### Ketentuan Tugas
A. Jawab pertanyaan berikut berdasarkan bacaan tentang force majeure:
(i) Apa istilah lain untuk Force Majeure yang disebut dalam bacaan?
(ii) Siapa yang menulis penelitian pertama yang disebut dalam bacaan?
(iii) Berapa banyak rumusan permasalahan yang dicantumkan?
B. Tolong kembalikan seluruh isi bacaan tentang force majeure mulai dari "Rumusan permasalahan yang" sampai ke "Majeure dalam perjanjian?", tanpa perubahan sedikit pun.

Klausul Force Majeure ini hampir ada saja di sebuah perjanjian. Perjanjian merupakan sebuah perbuatan yang mana satu orang ataupun lebih bersama-sama mengikatkan diri kepada satu orang ataupun lebih. Ketika mebangun sebuah usaha, pengusaha harus selalu memperhatikan secara baik terkait semua klausul yang ada di perjanjian yang sudah dibuat. Dari beberapa klausul yang ada, terdapat sebuah klausul yang selalu dicantumkan yakni perihal keadaan kahar ataupun Force Majeure. Adapun klausul ini timbul dikarenakan terdapat keperluan pengaturan mengenai peristiwa yang bisa saja timbul yang mampu mengakibatkan konflik antar pihak. Kondisi ini seringkali dihubungkan dengan kondisi sebagai akibat dari kekuatan alam yang lebih besar seperti banjir, gempa bumi, gunung Meletus, tindakan pemerintah, serta yang lainnya. Akibat dari bencana ini, membuat para pihak terhalangi dalam melakukan prestasi di dalam perjajiannya dan tidak ada keterangan yang tegas dari para ahli hukum sehingga bisa menumbuhkan masalah dikemudian hari.
Sebelum itu terdapat sebuah 2 penelitian yang berhubungan dengan judul, yakni terkait penelitian pertama oleh Erwin Ericson Cristian dengan judul “Analisis Hukum Penyelesaian Sengketa Wanprestasi Akibat Keterlambatan Pelaksana Perjanjian Pembangunan Rumah Komplek (Studi Putusan No. 3/Pdt.G.S/2021/PN Mdn)”6 tujuan penelitian ini untuk mengetahui Bagaimana penyelesaian sengketa wanpretasi akibat keterlambatan pelaksanaan perjanjian pembangunan rumah komplek dan Bagaimana pertimbangan hakim dalam memutus wanprestasi dalam putusan penyelesaian sengketa wanprestasi dalam perjanjian. Dan penulis kedua di tulis oleh Muhammad Zhafran, Sunarmi, Hasyim purba, Detania Sukarja dengan judul “Kebakaran Hutan dan
Bencana Asap Sebagai Dasar Force Majeure Dalam Pemenuhan Kewajiban Kontraktual”7 tujuan penelitian ini mengetahui Bagaimana Peristiwa Kebakaran Hutan dan Bencana Asap Dikategorikan Force Majeure dan Bagaimana Penetapan Hukum Dalam Putusan Pengadilan Berkaitan Dengan Kebakaran Hutan Dan Bencana Asap Sebagai Force Majeure. Dengan kedua penelitian ini memiliki tujuan yang berbeda dengan penelitian yang penulis yang akan bandingkan. Di dalam penelitian penulis menerangkan tujuan untuk bagaimana ketentuan dan cara menentukan adanya force majeure apabila tidak terdapat di dalam perjanjian klausul force majeure.
Rumusan permasalahan yang akan diulas sesuai latar belakang yang ada yakni:
-
1. Apa saja ketentuan - ketentuan Force Majeure?
-
2. Bagaimana cara menentukan adanya keadaan Force Majeure apabila tidak terdapat klausul Force Majeure dalam perjanjian?

### Entri Hasil Ekstraksi

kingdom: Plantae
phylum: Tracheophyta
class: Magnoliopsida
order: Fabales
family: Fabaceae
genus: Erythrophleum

### Jawaban Tiap Tugas
A.
(i) Keadaan kahar.
(ii) Erwin Ericson Cristian.
(iii) Dua.

B.
Rumusan permasalahan yang akan diulas sesuai latar belakang yang ada yakni:
-
1. Apa saja ketentuan - ketentuan Force Majeure?
-
2. Bagaimana cara menentukan adanya keadaan Force Majeure apabila tidak terdapat klausul Force Majeure dalam perjanjian?